"We garden with light!" - Anne Wareham
I thought the heavy, wet snow storm of October 28 (an extraordinary storm so early in the season) would have destroyed the garden, at least for the rest of this season, and for the most part it did.
But the clear air and low sun yesterday morning showed the power of light to transform even a scene of ruin into a kind of beauty--light, and the frame of a camera, can create appealing pictures, even of colorful destruction, but a walk through the garden in the morning light was something much more special than I had expected, more than a series of pretty pictures; it was more about atmosphere, context, and illusion.
Certainly no one would call this a "flower garden."
A garden of light, perhaps?
Even this scene of apparent devastation has quite a bit of interest, for me anyway. A kind of botanical archaeology of the garden year. If you click on the image to expand it, you may see what I mean: evocative contrasts of color, shape, and tone, like impasto on a canvas.
This morning encounter set me thinking about the limits many of us put on our use of the word "garden" because what I was experiencing, while certainly appealing to my senses and thought-provoking, wasn't typical of what most people seek in a garden visit. That is changing, I think, as more gardens imitate, or seek to replicate, the processes and "look" of wildness--gardens like the High Line in New York City or any of many gardens in the "New Perennials" style. As these new gardens become more popular, they may be leading to a gradual change in expectations.
The scene before me was of destruction in large measure--flattened plants, mangled grasses lying in heaps and broken spires, circles of green iris foliage looking for all the world like they had been exploded from their centers and laid out flat on the ground, leaning towers of rich leaden brown Joe Pye Weed, limber willows sprung back from their ice-covered flatness with feathery foliage still intact, the giant miscanthus badly battered but still mostly upright. It was a scene of colors and shapes clearly akin to a kind of abstract painting, some elements a result of intentional choice during planting of the garden, others completely random.

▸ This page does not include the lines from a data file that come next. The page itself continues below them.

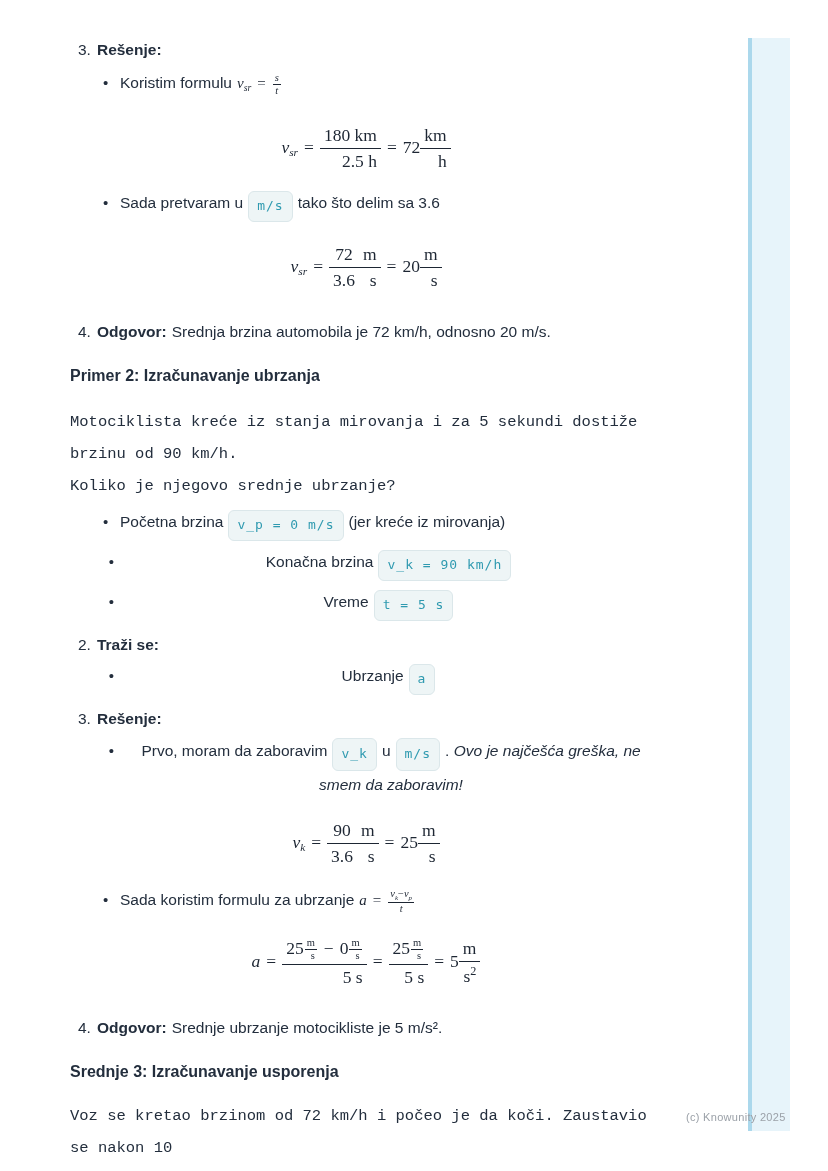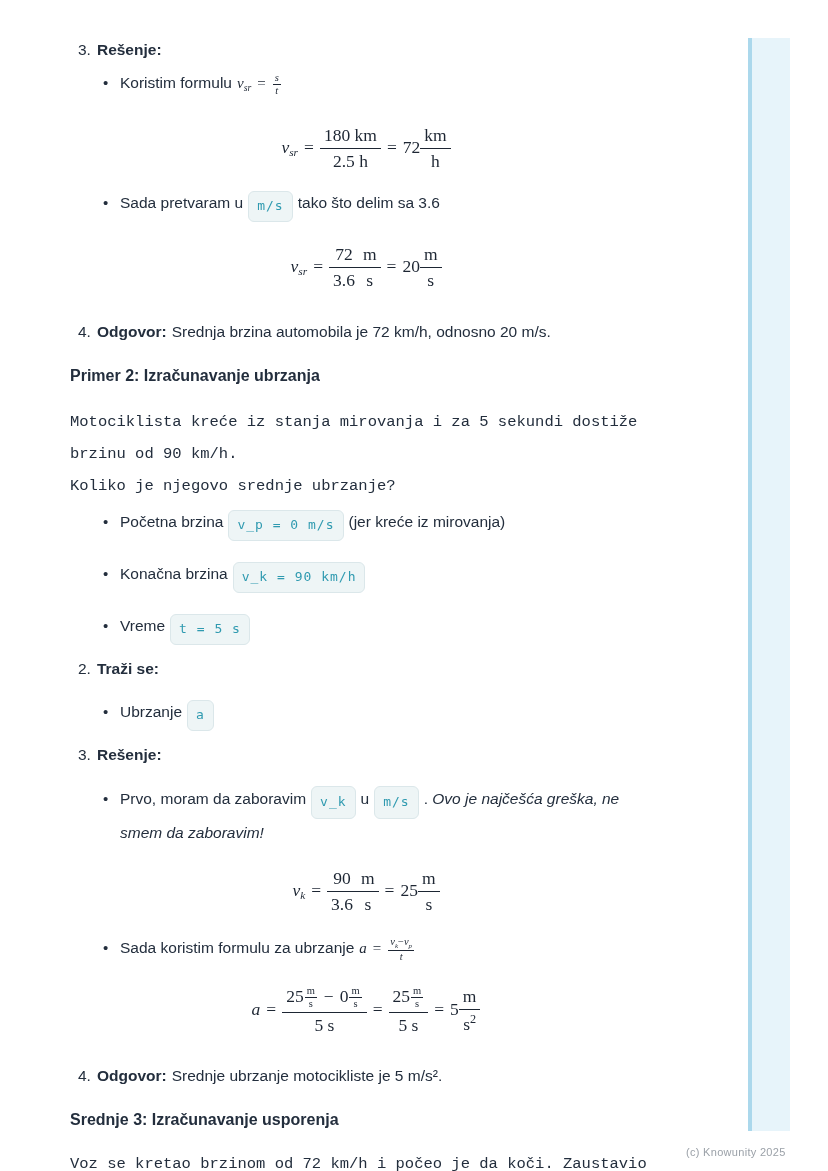--- a/index.html
+++ b/index.html
@@ -15,21 +15,21 @@
 
   
   .accent-panel {
     position:absolute; left:748px; top:38px;
     width:42px; height:1093px;
     background:#e7f4fa;
     border-left:4px solid #abd8ec;
   }
 
   .watermark {
-    position:absolute; left:686px; top:1146px;
+    position:absolute; left:686px; top:1111px;
     font-size:11px; color:#9ba1a8; letter-spacing:.3px;
     white-space:nowrap;
   }
 
   .content {
     position:absolute; left:70px; top:0;
     width:592px;
     padding-top:40px;
     font-size:15.5px;
   }
@@ -66,36 +66,36 @@
 
   
   .math { font-family:"Liberation Serif", serif; color:#1d2633; white-space:nowrap; }
   .math.inline { font-size:15px; }
   .mi { font-style:italic; }
   .msub { font-style:italic; font-size:0.65em; vertical-align:-3px;margin-top:36px; }
   .mo { margin:0 6px; }
   .formula { text-align:center; font-size:17.5px; }
   .frac { display:inline-block; text-align:center; vertical-align:middle; line-height:1.2; }
   .frac .fnum { display:block; border-bottom:1.3px solid #1d2633; padding:0 4px 2px; }
-  .frac .fden { display:block; padding:2px 4px 0; }
+  .frac .fden { display:block; padding:2px 4px 0;text-align:right; }
   .sfrac { display:inline-block; text-align:center; vertical-align:middle; font-size:10.5px; line-height:1.15; margin:0 1px; }
   .sfrac .fnum { display:block; border-bottom:1px solid #1d2633; padding:0 2px; }
   .sfrac .fden { display:block; padding:0 2px; }
   sup.msup { font-size:0.7em; }
 
   .heading { font-weight:700; font-size:16px; line-height:20px; }
   .para { line-height:32px; }
   .para span { display:block;font-family:Liberation Mono, monospace; }
 
   
   .mt12 { margin-top:12px; }  .mt26 { margin-top:26px; }
   .mt27 { margin-top:18px; }  .mt22 { margin-top:22px; }
   .mt31 { margin-top:31px; }  .mt24 { margin-top:24px; }
   .mt20 { margin-top:20px; }  .mt10 { margin-top:10px; }
-  .mt7  { margin-top:7px; }   .mt8  { margin-top:20px; }
+  .mt7  { margin-top:7px; }   .mt8  { margin-top:8px;text-align:center; }
   .mt14 { margin-top:14px; }  .mt21 { margin-top:21px; }
   .mt30 { margin-top:30px; }  .mt18 { margin-top:18px; }
 </style>
 </head>
 <body>
 
 <div class="accent-panel"></div>
 
 <div class="content">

Grasses, even torn into such asymmetrical shapes, are one key to gardening with light. But not just any light; backlighting the tangled foliage makes such a damaged garden come to life. Grasses become like myriad and intricately shaped lanterns, catching the light, amplifying and transforming it through some process of inner refraction and building up of color effects into a bit of the ethereal, a hopeful glimpse into potential, the possibility of beauty in ruined things.
The opening of the woods as the leaves fall lets the light stream through in picturesque shafts of brilliance. Ironic though it may seem looking at these images, the pleasure of my garden is an old, and obvious, one, going back to the Picturesque tradition of the eighteenth and nineteenth centuries. Consider the effects of light, atmosphere, color, scene in the paintings of the Hudson River School, a vision of landscape, with a powerful dose of nostalgia for the past, that formed one of the most enduring myths of America. Much of my appreciation of the ruined garden is a similar romantic, even sentimental, feeling for "nature," an old and very traditional sense of landscape characteristic of the American experience with the natural world--also my penchant for seeing the garden as a theatrical stage set, though one that takes years to make and that constantly changes. Smoke and mirrors, a human kind of seeming magic.
The spaces in the woods created by the fall of the leaves and the newly penetrating light bring a sense of release after a summer of profuse growth. This seems appropriate to the time of year. In summer, the focus is on the garden; the woods are simply a wall, an enclosure. Now, with the shortening days, the light of the sun streaming through the woods makes me raise my eyes from the low plain of the garden to the bright depths of the surrounding trees, to the wooded world beyond the garden, reawakening awareness of the interconnections of garden and natural world, of human culture with nature, present with past.
The smells were sweet that morning. The fragrances of autumn will soon become the odors of fermentation, rich, earthy, savory, but this day the early processes of slowing growth and decomposition were sweetly reminiscent of freshly mown grass or fresh cut hay.
So this is my goodbye to the garden for another year.